- Represented a private equity fund in numerous workouts, including workouts of an original $25MM secured convertible credit facility to an internet company, an original $20MM secured convertible credit facility to a group of companies that employed security guards, and an original $15MM secured convertible credit facility to a group of telecommunication companies. The private equity fund acquired all of the internet company’s and security guard companies’ personal property assets after conducting a UCC Article 9 public foreclosure auctions and continued to operate the businesses. The private equity fund sold to a third party purchaser in a UCC Article 9 private foreclosure sale all of the telecommunication companies’ personal property assets.
- Represented the administrative agent in the workout of an original $50MM syndicated credit facility to a group of furniture wholesale companies. The lenders received cash payments and preferred stock that could be redeemed upon the occurrence of a liquidity event.

Data excerpts
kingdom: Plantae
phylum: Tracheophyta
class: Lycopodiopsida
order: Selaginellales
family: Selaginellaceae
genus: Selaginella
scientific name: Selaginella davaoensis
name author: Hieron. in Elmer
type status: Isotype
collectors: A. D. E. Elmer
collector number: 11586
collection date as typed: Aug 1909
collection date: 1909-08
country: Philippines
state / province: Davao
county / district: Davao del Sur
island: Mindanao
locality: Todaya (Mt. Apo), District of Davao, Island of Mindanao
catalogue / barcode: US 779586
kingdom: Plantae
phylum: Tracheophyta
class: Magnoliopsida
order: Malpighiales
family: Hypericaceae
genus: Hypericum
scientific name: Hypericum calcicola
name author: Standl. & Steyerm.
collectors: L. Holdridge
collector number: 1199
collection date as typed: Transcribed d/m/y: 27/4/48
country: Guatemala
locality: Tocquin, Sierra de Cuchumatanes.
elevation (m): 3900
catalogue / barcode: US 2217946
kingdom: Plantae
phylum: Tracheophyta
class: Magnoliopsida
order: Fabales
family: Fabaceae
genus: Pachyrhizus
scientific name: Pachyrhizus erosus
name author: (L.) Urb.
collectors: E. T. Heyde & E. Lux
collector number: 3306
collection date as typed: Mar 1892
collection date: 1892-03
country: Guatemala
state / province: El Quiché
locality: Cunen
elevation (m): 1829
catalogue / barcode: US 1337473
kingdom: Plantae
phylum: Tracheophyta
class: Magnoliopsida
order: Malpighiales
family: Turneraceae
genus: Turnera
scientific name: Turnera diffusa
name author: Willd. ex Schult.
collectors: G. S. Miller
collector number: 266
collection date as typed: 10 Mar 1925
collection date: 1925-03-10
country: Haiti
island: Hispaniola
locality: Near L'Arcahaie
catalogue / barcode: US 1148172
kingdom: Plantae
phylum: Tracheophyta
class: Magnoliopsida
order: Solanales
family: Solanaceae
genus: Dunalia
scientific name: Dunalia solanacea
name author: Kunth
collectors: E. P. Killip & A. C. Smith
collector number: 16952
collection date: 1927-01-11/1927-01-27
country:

Required work
A – For the text on loan workouts, mark each statement (i), (ii) and (iii) as yes or no depending on whether the text supports it, and quote the words that settle it. (i) The credit facility to the furniture wholesale companies was originally $50MM. (ii) The private equity fund acquired the telecommunication companies' assets at a public foreclosure auction. (iii) The lenders in the furniture workout received preferred stock.
B – According to the text on loan workouts, what was the original size of the credit facility to the group of companies that employed security guards?
The data is not needed for any of these tasks.

Numbered answers
A –
(i) Yes: "an original $50MM syndicated credit facility to a group of furniture wholesale companies"
(ii) No: "The private equity fund sold to a third party purchaser in a UCC Article 9 private foreclosure sale all of the telecommunication companies’ personal property assets."
(iii) Yes: "The lenders received cash payments and preferred stock that could be redeemed upon the occurrence of a liquidity event."

B – It was an original $20MM secured convertible credit facility.